Army ‘regains ground’ from ISIL in battle for Ramadi

Troops recapture positions near Iraqi city’s centre as they “engage in tough guerrilla warfare,” security source says.

Iraq - Sunnis displaced from Ramadi arriving in Baghdad
More than 100,000 people have fled their homes in and around Ramada, the capital of Anbar province [Reuters]

Iraqi security forces battling fighters of the Islamic State and the Levant (ISIL) are slowly regaining some ground from the armed group in the western city of Ramadi, security and local officials said. 

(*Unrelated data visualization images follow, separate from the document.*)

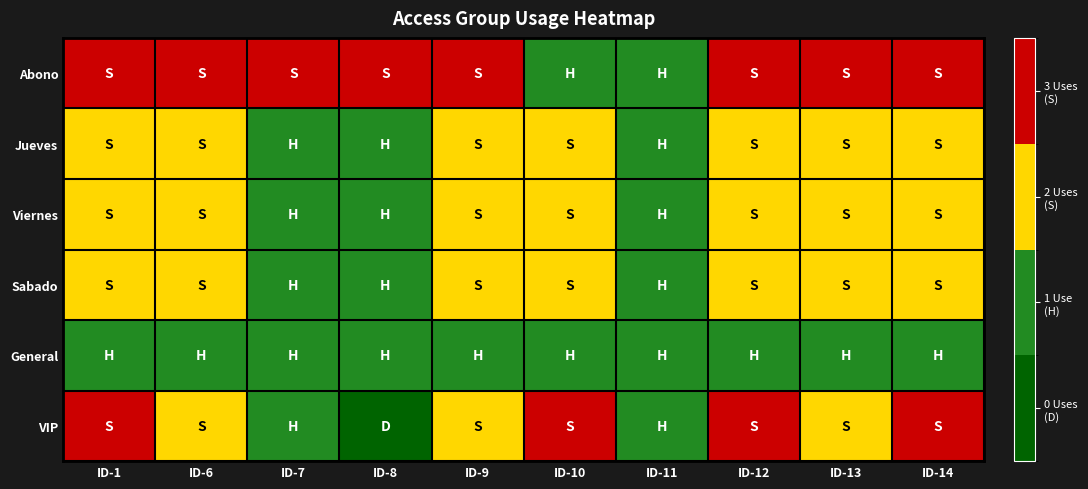

At how many categories does at least one series exceed 0?

10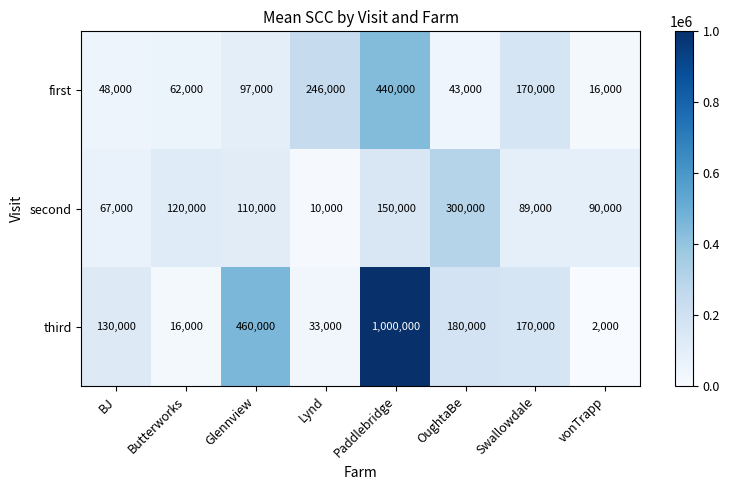

The value of third at Glennview is 815519. True or false?

False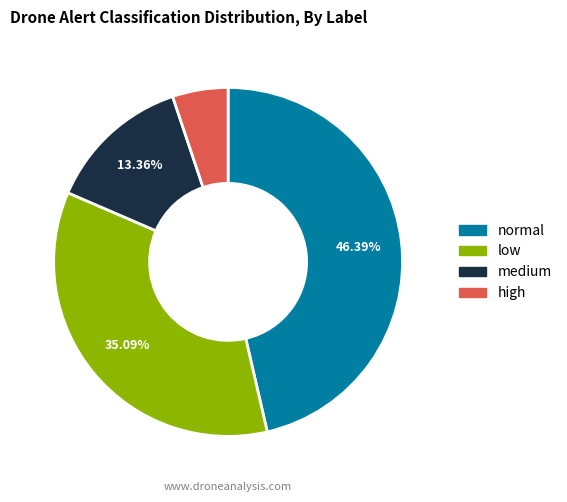

Combined, do normal and medium account for over 50%?

Yes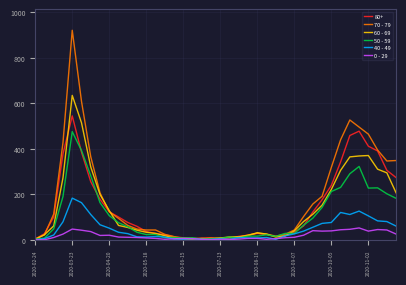

After their last crossing, which series has the higher values: 40 - 49 or 0 - 29?

40 - 49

The fighters began advancing on Ramadi two weeks ago, causing local officials to warn it was about to fall and precipitating more than 100,000 people to flee their homes in and around the capital of Anbar province. 

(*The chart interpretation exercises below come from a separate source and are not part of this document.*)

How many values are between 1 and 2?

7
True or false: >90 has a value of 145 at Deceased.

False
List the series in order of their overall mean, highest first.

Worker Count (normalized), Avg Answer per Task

Security officials said ISIL fighters were being pushed back from sections near the military’s Anbar operation command but booby-traps, snipers and suicide attacks were hindering government troops from recapturing other areas they lost last week. 

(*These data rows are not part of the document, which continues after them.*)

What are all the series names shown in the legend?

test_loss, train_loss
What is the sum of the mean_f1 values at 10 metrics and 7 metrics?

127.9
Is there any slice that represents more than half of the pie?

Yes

“We’re engaged in tough guerrilla warfare in Ramadi,” said an Iraqi security officer whose unit is fighting in Ramadi.

Speaking on condition of anonymity, he said the fighters had dug tunnels between houses so they could carry out hit-and-run attacks. 

Anbar provincial council member Falih al-Essawi said security forces were taking their time in advancing to avoid exposing themselves to sniper fire. 

A spokesman for Iraq’s counterterrorism forces, which are taking a lead role in the battle, told the Reuters news agency the troops had managed to recapture positions near the city centre.

“Our main goal is to drive ISIS terrorists away from residential parts of the city towards open areas to make them an easy target for our forces,” Sabah al-Noamani said, using an alternative name for ISIL. 

Major setback 

ISIL suffered a major defeat this month when Iraqi troops and Shia militias expelled its fighters from Tikrit in the province of Salahuddin, but showed they could still strike by attacking Ramadi and Iraq’s largest refinery in the north. 

Iraqi forces regained control over most of the Baiji refinery at the weekend, but the fighters made an incursion into the northern part of the sprawling complex late on Tuesday and briefly took over a key installation. 

“We managed to repel the Isis attack and drive them out of one of the installations this morning, but they still have a foothold near the southern gate of the refinery, and we need more reinforcements to take them out,” said a police colonel by telephone from inside the complex. 

In a separate incident, a car bomb blast killed seven people and wounded 13 in Baghdad’s northern Talbiya neighbourhood, police and medical sources said.